A homeowner's association in Houston, TX is suing a former Marine for disobeying its rules and erecting a 20 ft. flagpole to fly his Marine Corps and American flags. The HOA's argument? The pole flapping in the wind poses "imminent harm" and "causes noise to other homeowners." But neighbors say they don't mind, and now a prominent U.S. lawmaker has stepped up to support the Marine.

The Marine is 60-year-old Mike Merola, an 8-year veteran who served from 1969-1977. He moved to the Lakeland Village Community in 2009, and almost immediately started lobbying the Lakeland Village Community Association to allow him to erect his flagpole. They said no. Recently, he did it anyway:

"They just don't understand, unless they've been in the military, to feel the pride that I feel in flying that flag high and proud," Merola told the Houston Chronicle. "The excuses and things that they came up with for me not being able to fly that flagpole, I just didn't buy. That's why I bucked the system and put it up."

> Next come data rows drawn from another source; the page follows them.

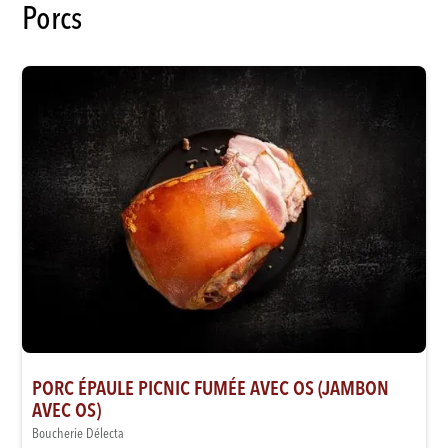
Porcs
PORC ÉPAULE PICNIC FUMÉE AVEC OS (JAMBON
AVEC OS)
Boucherie Délecta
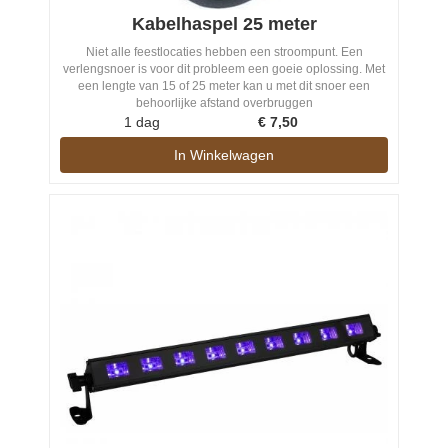
Kabelhaspel 25 meter
Niet alle feestlocaties hebben een stroompunt. Een
verlengsnoer is voor dit probleem een goeie oplossing. Met
een lengte van 15 of 25 meter kan u met dit snoer een
behoorlijke afstand overbruggen
1 dag
€
7,50
In Winkelwagen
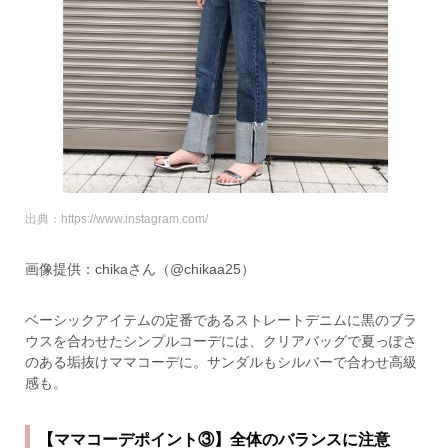
出典：https://www.instagram.com/
画像提供：chikaさん（@chikaa25）
ベーシックアイテムの定番であるストレートデニムに黒のブラ
ウスを合わせたシンプルコーデには、クリアバッグで夏っぽさ
のある垢抜けママコーデに。サンダルもシルバーで合わせ高級
感も。
【ママコーデポイント③】全体のバランスに注意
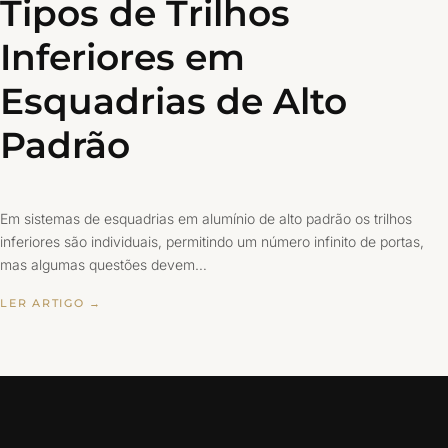
Tipos de Trilhos
Inferiores em
Esquadrias de Alto
Padrão
Em sistemas de esquadrias em alumínio de alto padrão os trilhos
inferiores são individuais, permitindo um número infinito de portas,
mas algumas questões devem…
LER ARTIGO →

Those excuses range from the potential for the flagpole to do damage, to noise concerns.

The HOA's suit alleges the pole is "a detriment to Lakeland Village and … (causes) imminent harm and irreparable injury to (the association)." According to the Chronicle, the suit seeks a court order to remove the flagpole, payment of attorneys' fees, and a $10 fine for every day the pole stays up. But Merola gave a different figure to KHOU, telling the news station the HOA is "suing me for $200 a day and lawyers' fees and everything."

"The problem with a flagpole of that height and that significance is that it flaps in the wind and causes noise to other homeowners," HOA lawyer Nina Tran told the Chronicle. According to her, Merola's pole is a slippery slope: "If we allow the mounting of a 20-foot freestanding flagpole in the backyard, who's to say that the next person isn't going to mount it to the top of their roof? We have to have standards."

She explained American flags are not banned -- residents are encouraged to fly them -- but rather it's the flagpole that's the problem. In fact, Merola would be allowed to fly his flags if they were on a 6-foot pole attached to his house.

But that just won't do for Merola. And despite him knowingly breaking the HOA's rules, neighbors are standing by his choice.

"That's not a problem for me," Lakeland Village resident Jim King admitted to KHOU, "if you can't fly a United States flag in the United States, we're hurtin'."

"The homeowners association should look at the rules again," Satish Kalra, Merola's next-door neighbor, told the Chronicle. "If the rules need to be modified, they should be modified. … That would be the logical thing to do."

Merola's attorney Lee Thweatt agrees. He also thinks the HOA's position violates the Freedom to Fly the American Flag Act of 2005. "I don't understand why the homeowners association overreacted like this," Thweatt, a fellow Marine veteran who has taken on the case for free, told the Chronicle. "I understand they have to protect the property values of the people in that subdivision, but they've had no complaints. It's not like the guy painted his house neon orange."

U.S. Rep. Ted Poe (R-TX) thinks Merola and his lawyer have a point. Poe took to the House floor on Friday to vigorously defend Merola.

“Marines and sailors and soldiers, and members of the Coast Guard have fought under that flag all over the world and have died for that flag so the association can exist down there in northwest Houston," he said during an impassioned speech:

"I just feel the liberties and things are being chipped away at," Merola told KHOU. "By flying this flag, it shows my respect and honor to this country for those of us who have served before.”